AFS Trinity Signs Accord with Austin Energy to Bring Extreme Hybrid&trade Closer to PIP Fleets

August 21, 2006 by Jeff Shepard

AFS Trinity Power Corp. (AFST) and Austin Energy (AE) announced the signing of a memorandum of understanding that sets the stage for Plug-in Hybrid Electric Vehicles (PHEVs) to be put into the participating fleets of the Plug-in Partners (PIP) consortium of utilities and municipalities.

Although many hurdles still need to be surmounted before the first Extreme Hybrid™ rolls into a PIP participant fleet, "we took a big step today," said Roger Duncan, the Deputy General Manager of Austin Energy, which is the founding participant of PIP. Duncan continued, "The deal we signed today gives PIP participants the opportunity to be among the first to order AFS Trinity Extreme Hybrid™ vehicles. PIP's job is to encourage our members to lease these vehicles. AFS Trinity's objective is to complete development of the prototype and involve an automotive OEM as a development partner. All of these things must be accomplished for the agreement to work."

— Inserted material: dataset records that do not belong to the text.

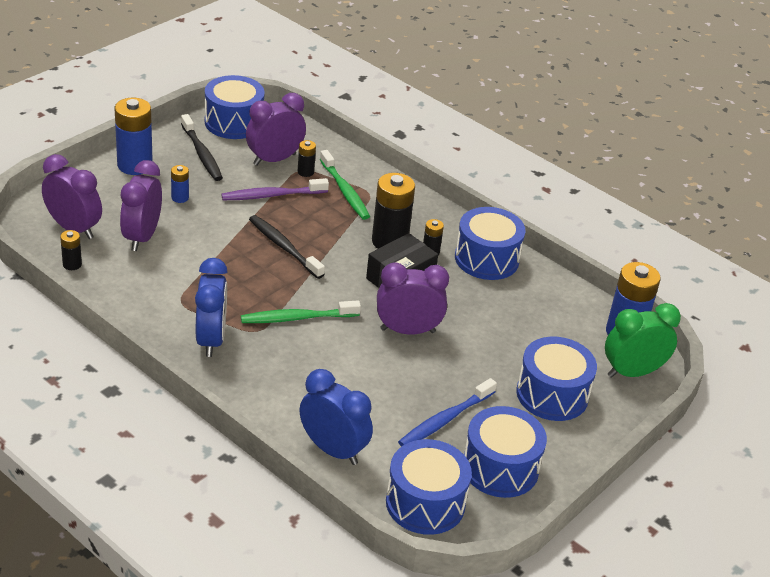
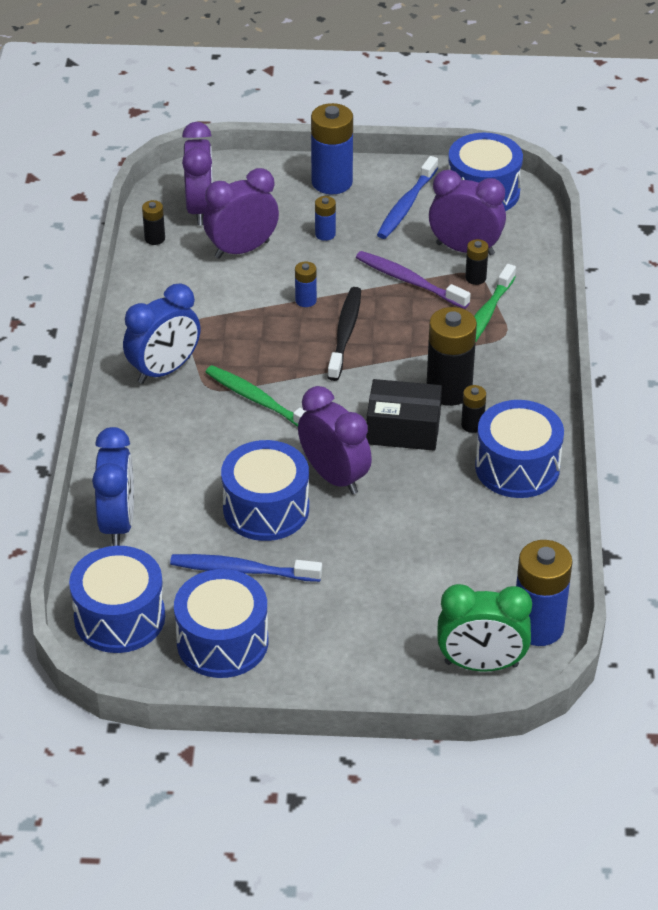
camera: 55 degrees right, 5 degrees up
(202, 154) = (406, 205): black toothbrush -> blue toothbrush
(230, 243) = (306, 300): none -> blue battery
(552, 394) = (370, 623): blue drum -> blue drum (266, 509)
(632, 372) = (481, 664): green clock -> green clock turned 150 degrees clockwise

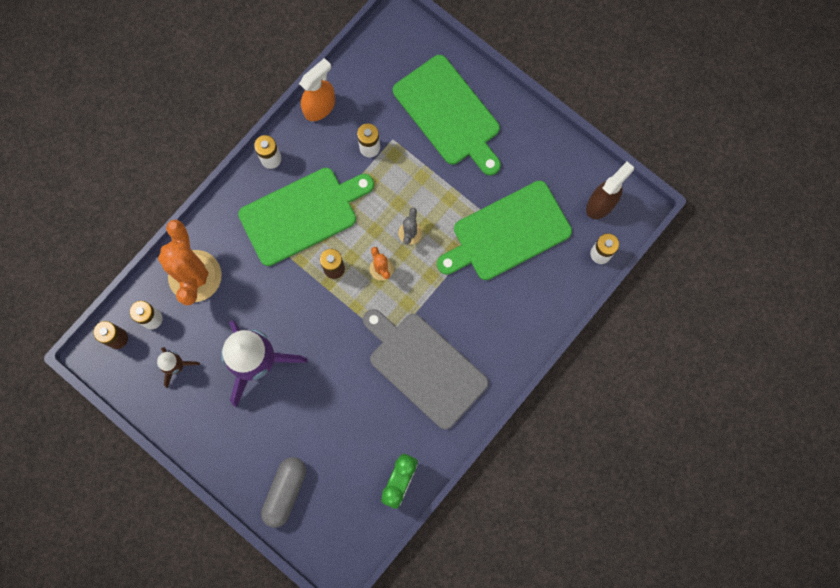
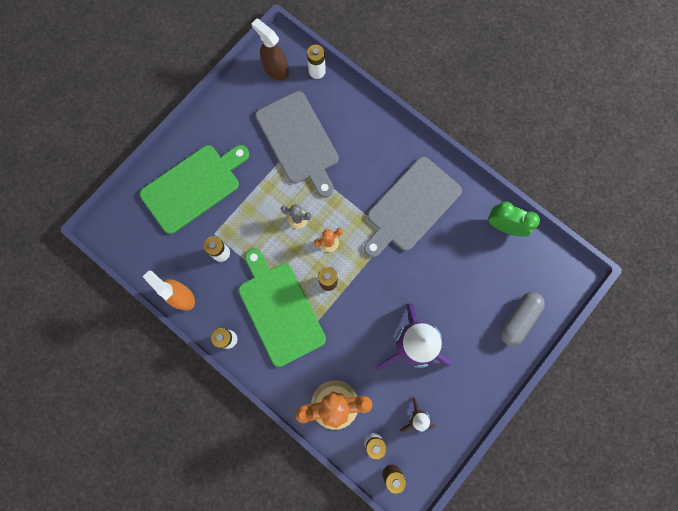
camera: 90 degrees left, 0 degrees up
(285, 492) = (518, 319): grey capsule -> grey capsule turned 75 degrees counterclockwise
(507, 233) = (299, 141): green cutting board -> grey cutting board

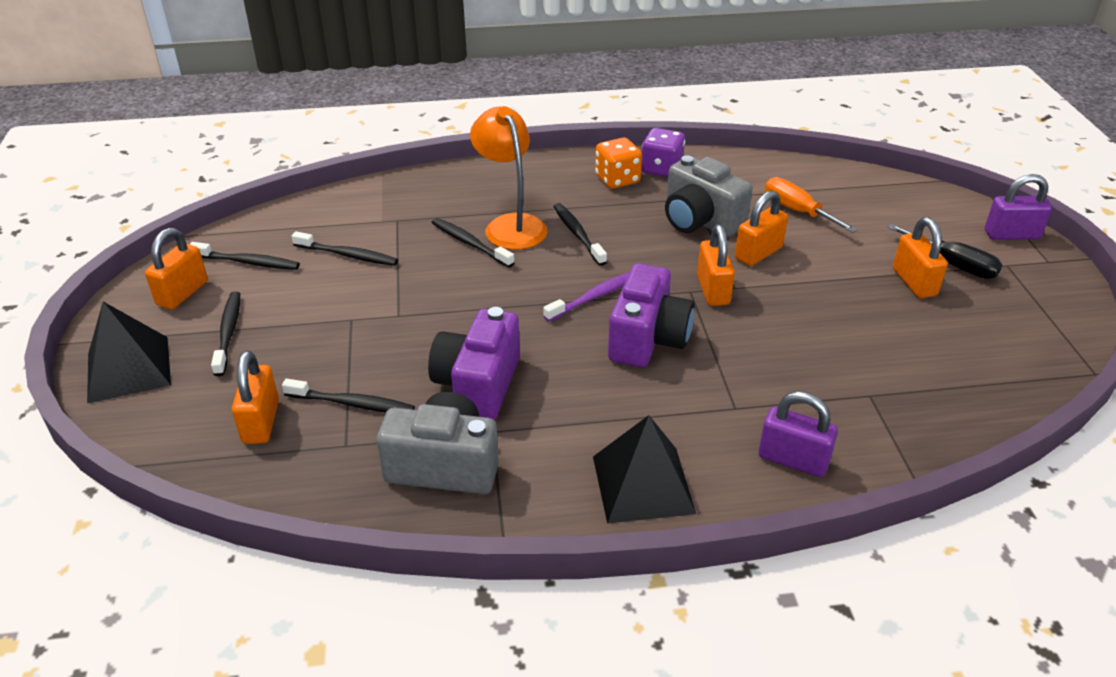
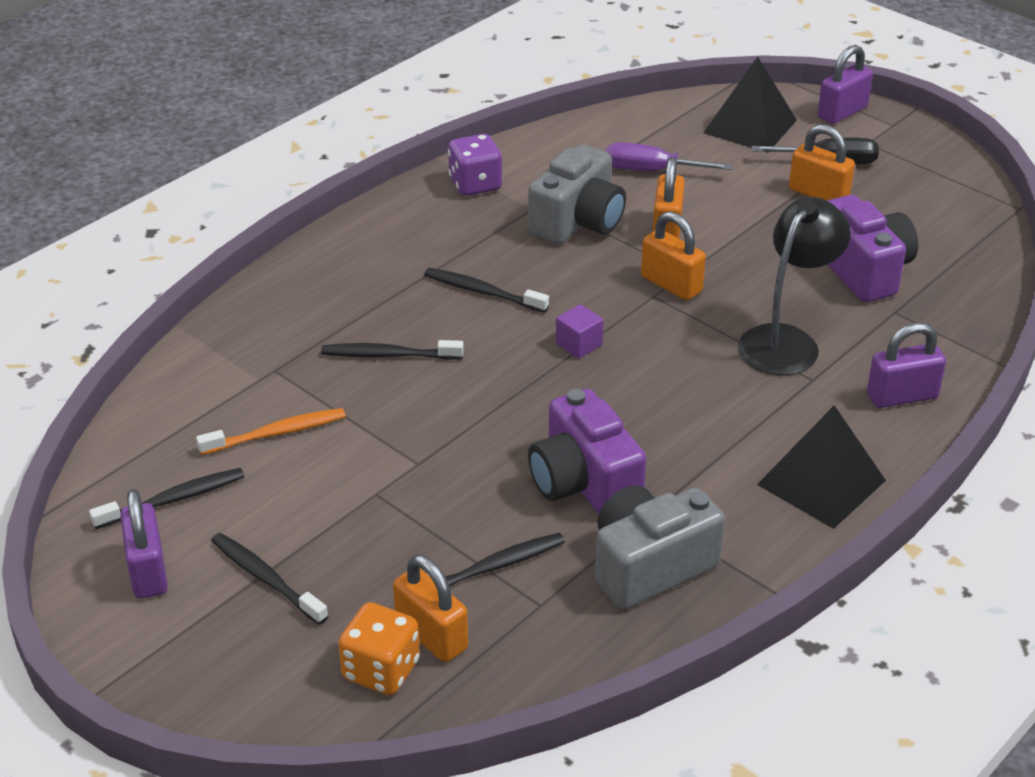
camera: 40 degrees left, 0 degrees up
(128, 369) = (212, 675): black pyramid -> black pyramid (750, 126)
(182, 293) = (148, 571): orange padlock -> purple padlock
(348, 255) = (276, 433): black toothbrush -> orange toothbrush
(510, 225) = (403, 315): orange lamp -> none
(595, 296) = (578, 344): purple toothbrush -> purple cube
(617, 179) = (446, 216): orange dice -> orange dice (381, 670)
(648, 339) = (673, 359): purple camera -> purple camera (864, 271)
(700, 220) = (578, 222): grey camera -> grey camera turned 60 degrees counterclockwise
(750, 370) = (786, 341): none -> black lamp
(797, 211) = (650, 171): orange screwdriver -> purple screwdriver

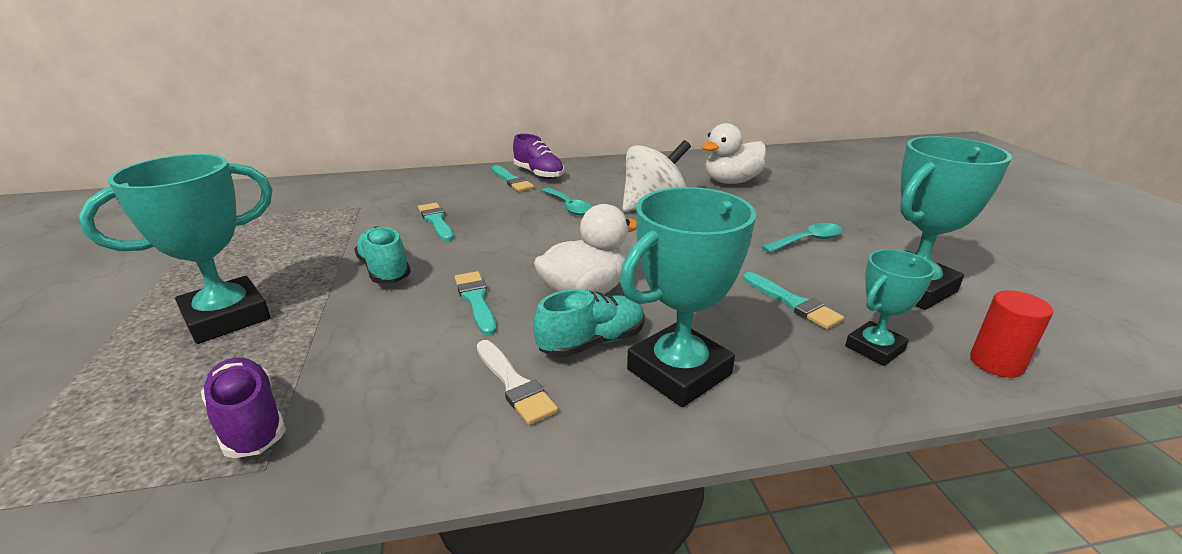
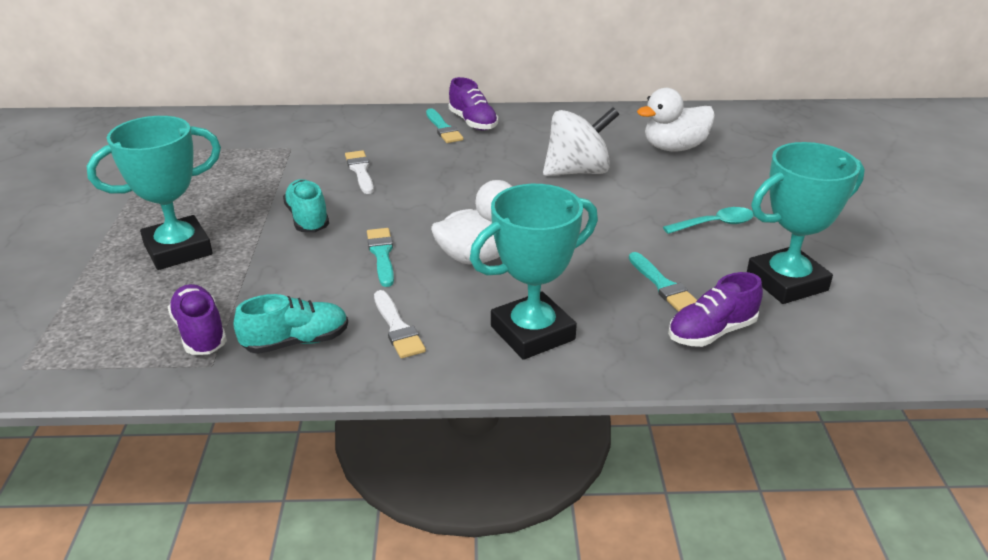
camera: 10 degrees right, 5 degrees up
(436, 221) = (360, 171): turquoise brush -> white brush
(569, 207) = (492, 165): turquoise spoon -> none
(592, 342) = (470, 301): turquoise shoe -> turquoise shoe (296, 342)
(874, 348) = (711, 332): turquoise trophy -> purple shoe
(996, 363) = (812, 356): red cylinder -> none

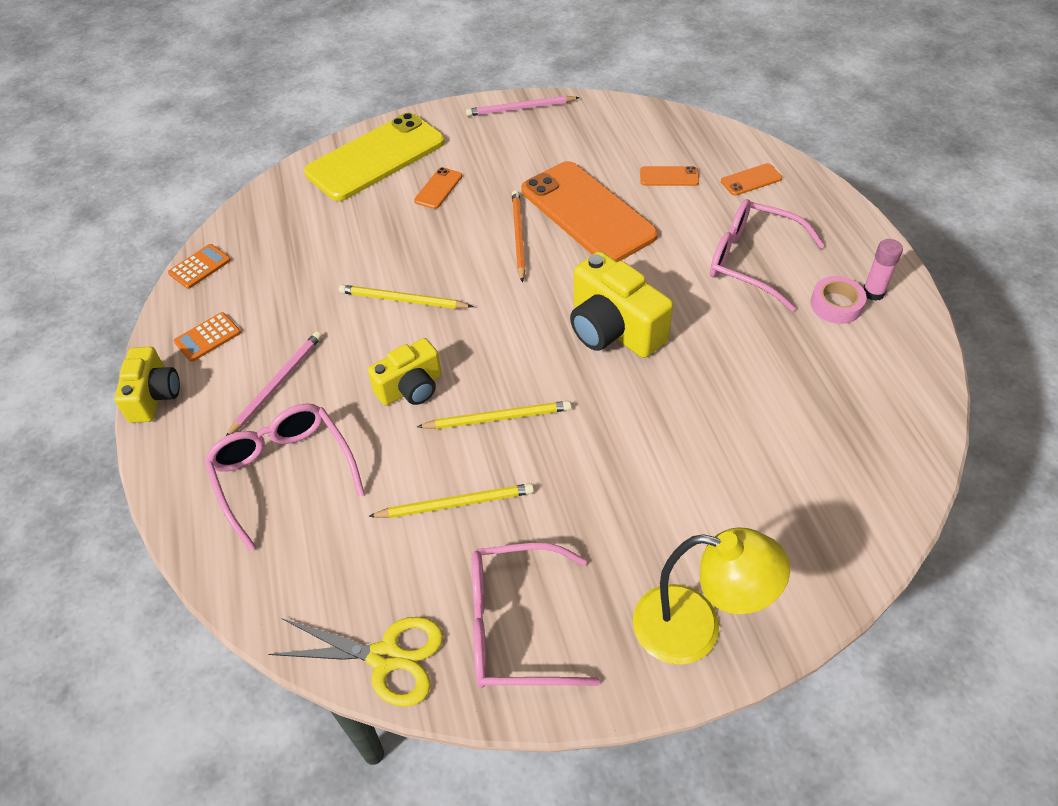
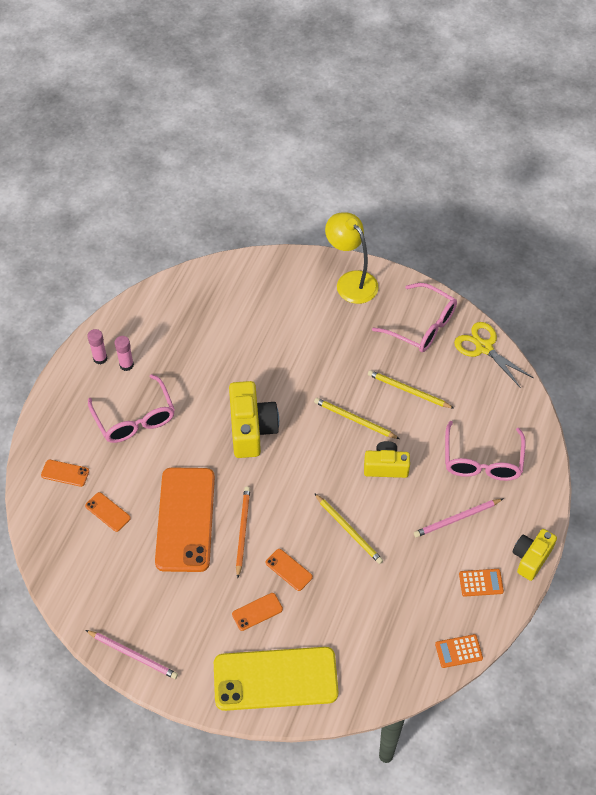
camera: 145 degrees left, 5 degrees up
(438, 233) = (289, 569): none -> orange phone
(518, 236) = (242, 531): orange pencil -> orange pencil turned 150 degrees clockwise
(836, 305) = (126, 365): pink tape -> pink glue stick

Duncan also noted that PIP regards this agreement as one of the most important developments to date in the plug-in hybrid field. The AFS Trinity technology is expected to permit PHEV cars and SUVs to have the same acceleration and highway speed performance in all-electric mode (when zero fuel is used) as when they are operated as conventional hybrids. In essence, for the first 40 miles that are driven, the XH™ is expected to have all of the benefits of a fully electric vehicle's zero fuel consumption and zero emissions but with performance equal to a conventional vehicle. This is significant because a 40- mile range is adequate for the daily driving needs of 75% of American drivers. Then, as a bonus, if and when necessary, the car can be operated in hybrid mode, increasing its range to more than 450 miles. In May, AFS Trinity announced it had filed a patent for an Extreme Hybrid™ drive train that makes possible a plug-in hybrid that will achieve mile-per-gallon figures of more than 250 MPG as a car and more than 150 MPG as an SUV.

Edward W. Furia, AFST's CEO, said, "This agreement is important not just as a validation of our technology but also as a clear path toward its commercialization. We have been talking with carmaker OEMs in the U.S. and in three other countries for several months. Once we complete an agreement with one or more of them, we will be able to specify the model and price of the vehicles we can offer to PIP participants."